AI that advocates
electric cars

Future Mobility is a public installation that persuades
drivers to switch to electric through personalisation.

Defining the problem

With the infrastructure and government grants for electric cars at an all-time high, it’s never been a better time to buy an electric car. Yet the uptake of switching to electric has been slow in the UK when compared with other countries such as Scandinavia.

We researched the use of data visualisation as a way of translating spreadsheets of car statistics to answer the question: how can drivers be persuaded to make the switch in a way that’s meaningful to them individually?

Explaining quickly sketched ideas

Interviewing drivers

To gauge the current climate, we asked petrol and diesel drivers about their views on electric cars. Many were misinformed or had outdated information about the infrastructure in their local area, such as charging stations. Most stated that the upfront investment, even with government grants, was too high.

When asking electric car drivers what made them switch, most said environmental concerns and running costs, while others simply drove company vehicles that were provided.

Electric car charging station

Gathering insights

With most drivers not having a clear outline of the costs of owning and running an electric car, we needed to find a way of conveying those details as a concise but memorable user experience.

Location for this physical installation was key to targeting the right group. Petrol stations were an obvious choice as people would be most aware of fuel costs each time they fill up. Parking was also a strong case as many councils have allowed free parking for electric cars.

Observing drivers at a petrol station

User personas

Based on the range of car drivers most likely to switch (30-40-year-olds), we created several personas.

We made sure we followed these personas, based on our interviews, to ensure we designed for the whole spectrum of our target audience which presented mixed assumptions about electric cars, personality traits and incomes.

Anna Wilson persona profile

User flows

Scenarios were designed with different onboarding routes using several locations to fit with our proposed settings. While the majority didn’t convert into sales, the experience was engaging enough to inform more drivers about the benefits of switching.

The experience encouraged participants to share their findings with family and friends by comparing results, therefore extending the reach of the installation.

Paul Sykes journey map


We sketched out ways of visualising data in persuasive ways. Through iteration, we decided to use the participant’s car so that they could relate directly to the comparison.

We collected car data from the DVLA, using Python and Processing to parse the information and calculate a tailored response. We created the program from scratch using a thermal receipt printer as the output. This gave drivers a familiar product from a new experience.

3D printing the head

Physical forms

Working with product designers, a body for the machine was produced. Choosing urban materials such as concrete allows the machine to blend in, creating surprise when triggered by motion. This unexpected interaction increases initial engagement as most people would walk past unremarkable products that only function when prompted.

We added a key for control to add familiarity for drivers with responsive LEDs to create a futuristic feel.

Fitting components in the 3D printed head

User testing

We conducted user testing throughout the prototyping stage, from cardboard to electronic-only set ups. We found and solved many problems through rubber-ducking.
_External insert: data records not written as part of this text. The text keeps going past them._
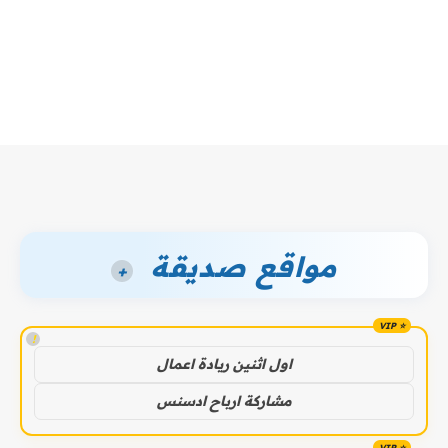
مواقع صديقة
+
!
اول اثنين ريادة اعمال
مشاركة ارباح ادسنس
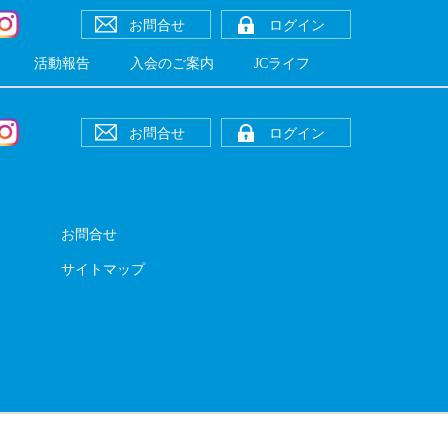
お問合せ
ログイン
活動報告
入会のご案内
JCライフ
お問合せ
ログイン
お問合せ
サイトマップ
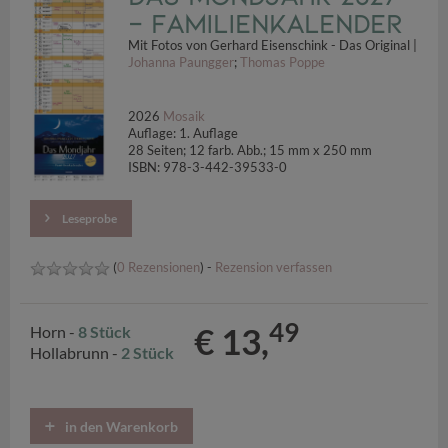
- Familienkalender
Mit Fotos von Gerhard Eisenschink - Das Original |
Johanna Paungger
;
Thomas Poppe
2026
Mosaik
Auflage: 1. Auflage
28 Seiten; 12 farb. Abb.; 15 mm x 250 mm
ISBN: 978-3-442-39533-0
Leseprobe
(
0 Rezensionen
) -
Rezension verfassen
49
€ 13,
Horn -
8 Stück
Hollabrunn -
2 Stück
in den Warenkorb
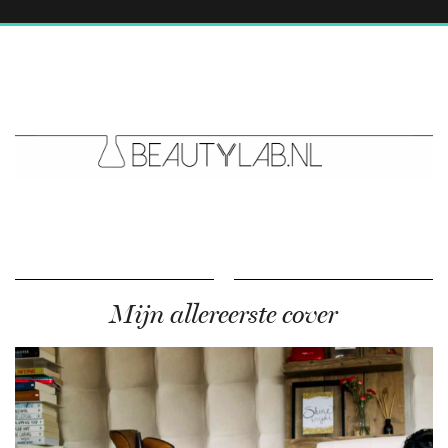
Mijn allereerste cover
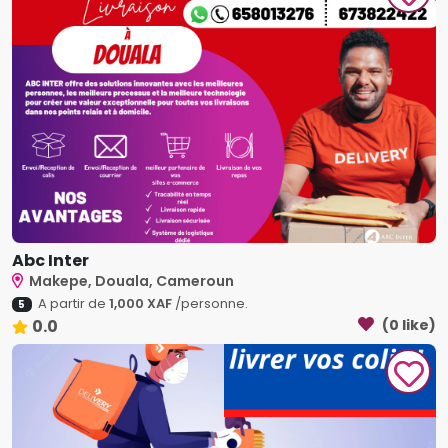
Abc Inter
Makepe, Douala, Cameroun
A partir de
1,000 XAF
/personne.
5
0.0
(0 like)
We used voice recognition for the user input, which provided the smoothest experience. Problems included drivers stating their car as ‘Mini Cooper’ instead of ‘Mini Cooper One’. We adapted the database to allow for partial naming of makes and models.

Testing the voice recognition


A public installation that encourages drivers to switch to electric cars through personalised comparison. Asking for your name then your car make and model, the machine will grab data specific to your car such as fuel efficiency and engine size. Using an example route, it calculates estimated costs compared to a Nissan Leaf. Also grabbing live data for fuel costs and air quality added an additional layer of realism.

Final product with receipt output
User receiving result

Printing the results

Machine in situ at petrol station

In context at a petrol station


Our installation was displayed in an exhibition called ‘Atelier Commuter’. It received lots of interest, visitors enjoying being able to take away a physical copy of the result to compare with their friends.

With such a high level of engagement we looked into future possibilities of collaborating with companies to host our product in their lobbies to increase uptake in their employee electric car schemes.